In an annual audit report recently uploaded on its website, COA noted that for 2017, Philsucor extended a total of P208.088 million in credit to “private corporations, cooperatives, foundations and single proprietorships” engaged in sugarcane farming, marketing and research and development, “thereby defeating the primary purpose for which it (Philsucor) was created by virtue of Presidential Decree No. 1890.” Philsucor is a government-owned and controlled corporation (GOCC).
COA said the credits were granted to these private entities for their procurement of agricultural inputs, farm equipment and for sustaining their operations.
Such practice, COA said, is outside Philsucor’s mandate, which is to provide financing for the rehabilitation and expansion of sugar mills and sugar refineries across the country.
Furthermore, the audit body pointed out that the function of extending financial assistance to sugar farmers and cooperatives is vested in the SRA, an attached agency of the Department of Agriculture (DA), under Executive Oder No. 18 dated May 28, 1986.
COA said SRA has in fact been receiving annual allocation from Congress for the implementation of its Socialized Credit Program (SCP) funded under the Sugar Industry Development Act (SIDA).
The SCP includes credit financing both for public and private entities engaged in the farming of sugarcane and in the production and marketing of sugarcane products and by-products, according to COA.
COA said that while the SRA is currently granting loans to sugarcane farmers at the interest rate of two percent per annum, Philsucor’s current interest rate on its credit financing is six percent per annum, “thus, there is a big probability that Philsucor will continue to incur operating losses as less clients may avail of its credit financing.”
COA noted that as of Dec. 31, 2017, Philsucor had already incurred operating losses of P3.723 million.
The audit agency said the Governance Commission on GOCCs (GCG) must review the operational viability of Philsucor as “there is a big possibility that it may not be able to continue as a going concern entity, since there are no more sugar mills and refineries that applied for loans for the acquisition, rehabilitation and/or expansion of sugar mills, refineries and other related facilities.”
Philsucor, according to COA, “now depends on the granting of loans to sugarcane farmers’ cooperatives and other entities, although not in accordance with its mandate, just to earn income to support its operations.”
“The Audit Team believes that the matter must be elevated to the GCG which has the power to evaluate the performance of a GOCC and implement or recommend to the President the course of action it may deem necessary, to ensure that Philsucor’s operations are consistent with the national development policies and programs,” COA said.

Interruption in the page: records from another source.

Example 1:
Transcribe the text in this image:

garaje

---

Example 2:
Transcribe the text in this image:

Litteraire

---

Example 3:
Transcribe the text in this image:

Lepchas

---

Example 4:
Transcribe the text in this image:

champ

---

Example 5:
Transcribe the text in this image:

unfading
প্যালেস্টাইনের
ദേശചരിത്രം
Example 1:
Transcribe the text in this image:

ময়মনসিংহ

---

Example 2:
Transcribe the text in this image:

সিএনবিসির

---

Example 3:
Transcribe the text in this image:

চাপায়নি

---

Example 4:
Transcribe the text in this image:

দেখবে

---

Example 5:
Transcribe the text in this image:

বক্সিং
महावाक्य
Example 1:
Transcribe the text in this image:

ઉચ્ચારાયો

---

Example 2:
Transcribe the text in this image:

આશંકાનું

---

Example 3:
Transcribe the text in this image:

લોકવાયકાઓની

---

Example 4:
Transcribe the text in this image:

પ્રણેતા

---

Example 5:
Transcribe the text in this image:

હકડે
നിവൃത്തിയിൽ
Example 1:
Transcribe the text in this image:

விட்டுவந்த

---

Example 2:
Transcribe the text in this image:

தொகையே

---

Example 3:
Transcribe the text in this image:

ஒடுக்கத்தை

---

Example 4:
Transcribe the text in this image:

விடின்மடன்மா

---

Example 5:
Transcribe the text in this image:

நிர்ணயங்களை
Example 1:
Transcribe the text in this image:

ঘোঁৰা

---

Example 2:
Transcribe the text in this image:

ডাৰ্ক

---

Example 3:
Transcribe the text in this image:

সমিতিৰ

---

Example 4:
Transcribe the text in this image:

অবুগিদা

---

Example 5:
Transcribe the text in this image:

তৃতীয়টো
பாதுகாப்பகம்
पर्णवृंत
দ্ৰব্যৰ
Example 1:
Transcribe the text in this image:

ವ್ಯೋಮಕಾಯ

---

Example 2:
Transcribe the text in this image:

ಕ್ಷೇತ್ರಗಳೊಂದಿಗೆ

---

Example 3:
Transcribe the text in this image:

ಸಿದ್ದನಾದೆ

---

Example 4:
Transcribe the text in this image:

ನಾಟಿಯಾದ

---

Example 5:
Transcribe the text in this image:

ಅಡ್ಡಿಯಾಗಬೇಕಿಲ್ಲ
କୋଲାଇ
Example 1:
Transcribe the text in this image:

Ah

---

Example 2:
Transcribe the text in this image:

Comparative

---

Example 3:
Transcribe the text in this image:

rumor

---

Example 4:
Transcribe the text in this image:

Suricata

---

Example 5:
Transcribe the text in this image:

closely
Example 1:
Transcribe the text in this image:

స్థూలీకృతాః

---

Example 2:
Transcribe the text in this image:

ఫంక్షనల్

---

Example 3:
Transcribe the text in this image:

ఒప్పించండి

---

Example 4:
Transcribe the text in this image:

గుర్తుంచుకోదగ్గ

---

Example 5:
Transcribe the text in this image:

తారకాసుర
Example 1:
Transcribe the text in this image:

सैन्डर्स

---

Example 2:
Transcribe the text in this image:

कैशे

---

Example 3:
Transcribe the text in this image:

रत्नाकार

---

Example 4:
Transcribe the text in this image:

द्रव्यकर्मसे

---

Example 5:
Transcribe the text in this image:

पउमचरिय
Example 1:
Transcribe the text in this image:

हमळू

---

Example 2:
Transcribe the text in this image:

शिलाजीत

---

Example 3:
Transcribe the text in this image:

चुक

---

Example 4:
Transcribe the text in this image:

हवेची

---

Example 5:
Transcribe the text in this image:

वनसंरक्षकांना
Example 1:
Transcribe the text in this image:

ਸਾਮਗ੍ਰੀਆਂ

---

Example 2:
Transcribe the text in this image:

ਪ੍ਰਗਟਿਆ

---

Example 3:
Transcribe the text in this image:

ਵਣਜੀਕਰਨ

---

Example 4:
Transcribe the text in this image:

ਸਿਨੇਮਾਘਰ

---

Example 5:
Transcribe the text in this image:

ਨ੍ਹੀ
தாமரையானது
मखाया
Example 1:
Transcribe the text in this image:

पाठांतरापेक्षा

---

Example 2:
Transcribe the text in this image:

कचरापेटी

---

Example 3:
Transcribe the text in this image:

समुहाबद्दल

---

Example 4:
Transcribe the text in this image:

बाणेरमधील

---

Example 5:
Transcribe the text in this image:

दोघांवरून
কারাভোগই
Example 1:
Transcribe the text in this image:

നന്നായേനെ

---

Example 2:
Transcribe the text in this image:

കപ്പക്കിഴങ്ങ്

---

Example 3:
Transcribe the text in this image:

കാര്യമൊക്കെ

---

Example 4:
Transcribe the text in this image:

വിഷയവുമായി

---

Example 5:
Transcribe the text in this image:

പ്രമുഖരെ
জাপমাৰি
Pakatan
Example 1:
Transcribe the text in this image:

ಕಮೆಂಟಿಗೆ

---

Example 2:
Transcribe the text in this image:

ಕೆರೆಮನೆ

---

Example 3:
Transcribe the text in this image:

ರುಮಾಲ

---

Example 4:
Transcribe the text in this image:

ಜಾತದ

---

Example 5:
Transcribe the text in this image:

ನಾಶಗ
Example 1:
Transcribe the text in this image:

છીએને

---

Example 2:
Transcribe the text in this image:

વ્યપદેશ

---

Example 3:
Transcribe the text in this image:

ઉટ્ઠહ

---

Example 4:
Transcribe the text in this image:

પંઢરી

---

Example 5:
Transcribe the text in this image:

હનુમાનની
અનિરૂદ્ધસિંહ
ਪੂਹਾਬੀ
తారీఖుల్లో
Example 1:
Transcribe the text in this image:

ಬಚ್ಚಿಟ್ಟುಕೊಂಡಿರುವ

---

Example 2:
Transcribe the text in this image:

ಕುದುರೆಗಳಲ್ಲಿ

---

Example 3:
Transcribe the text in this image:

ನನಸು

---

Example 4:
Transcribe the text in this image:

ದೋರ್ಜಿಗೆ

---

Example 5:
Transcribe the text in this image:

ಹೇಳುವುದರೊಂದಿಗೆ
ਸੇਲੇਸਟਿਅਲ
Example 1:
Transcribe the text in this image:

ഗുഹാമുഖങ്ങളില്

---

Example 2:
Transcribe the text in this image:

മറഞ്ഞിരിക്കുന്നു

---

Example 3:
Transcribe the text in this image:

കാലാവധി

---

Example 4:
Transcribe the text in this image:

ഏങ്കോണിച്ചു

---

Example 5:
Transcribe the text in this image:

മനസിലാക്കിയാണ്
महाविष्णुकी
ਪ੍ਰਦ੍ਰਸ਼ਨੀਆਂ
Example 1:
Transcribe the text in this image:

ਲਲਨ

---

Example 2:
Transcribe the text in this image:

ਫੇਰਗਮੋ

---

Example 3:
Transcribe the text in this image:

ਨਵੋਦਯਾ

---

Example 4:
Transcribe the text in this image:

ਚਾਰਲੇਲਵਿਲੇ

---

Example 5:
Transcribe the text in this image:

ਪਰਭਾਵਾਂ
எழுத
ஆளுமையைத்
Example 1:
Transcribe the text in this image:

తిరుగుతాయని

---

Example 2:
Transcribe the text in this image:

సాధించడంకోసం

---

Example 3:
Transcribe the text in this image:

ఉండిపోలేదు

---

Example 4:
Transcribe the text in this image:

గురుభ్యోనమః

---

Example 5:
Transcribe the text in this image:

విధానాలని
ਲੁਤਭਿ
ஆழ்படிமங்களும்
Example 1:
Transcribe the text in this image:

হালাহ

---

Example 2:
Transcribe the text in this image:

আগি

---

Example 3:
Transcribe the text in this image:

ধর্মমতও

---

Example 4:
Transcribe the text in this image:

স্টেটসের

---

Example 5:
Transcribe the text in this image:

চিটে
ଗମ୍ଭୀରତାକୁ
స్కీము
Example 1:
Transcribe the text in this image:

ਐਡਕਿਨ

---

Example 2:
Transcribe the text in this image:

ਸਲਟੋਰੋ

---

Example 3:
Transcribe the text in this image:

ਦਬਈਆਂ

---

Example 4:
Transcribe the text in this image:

It added Philsucor management informed the audit team that the GCG has standing recommendation to the Office of the President for the merging of Philsucor with SRA.
But while waiting for the decision on GCG’s recommendation, Philsucor said it will continue to grant loans to corporations and cooperatives, maintaining that it is not a duplication of the SRA’s SCP.
Philsucor explained that its credit-financing program caters to individual sugarcane farmers with 30 hectares and above farm area which he owns or leases, while the SRA’s SCP caters to sugarcane farmers with five hectares and below.
“From information gathered, as long as the sugarcane farmers are accredited by the SRA, they are qualified to borrow under its Socialized Credit Program and there is no limit in the area of sugarcane farms being owned/leased by the borrowers,” COA maintained.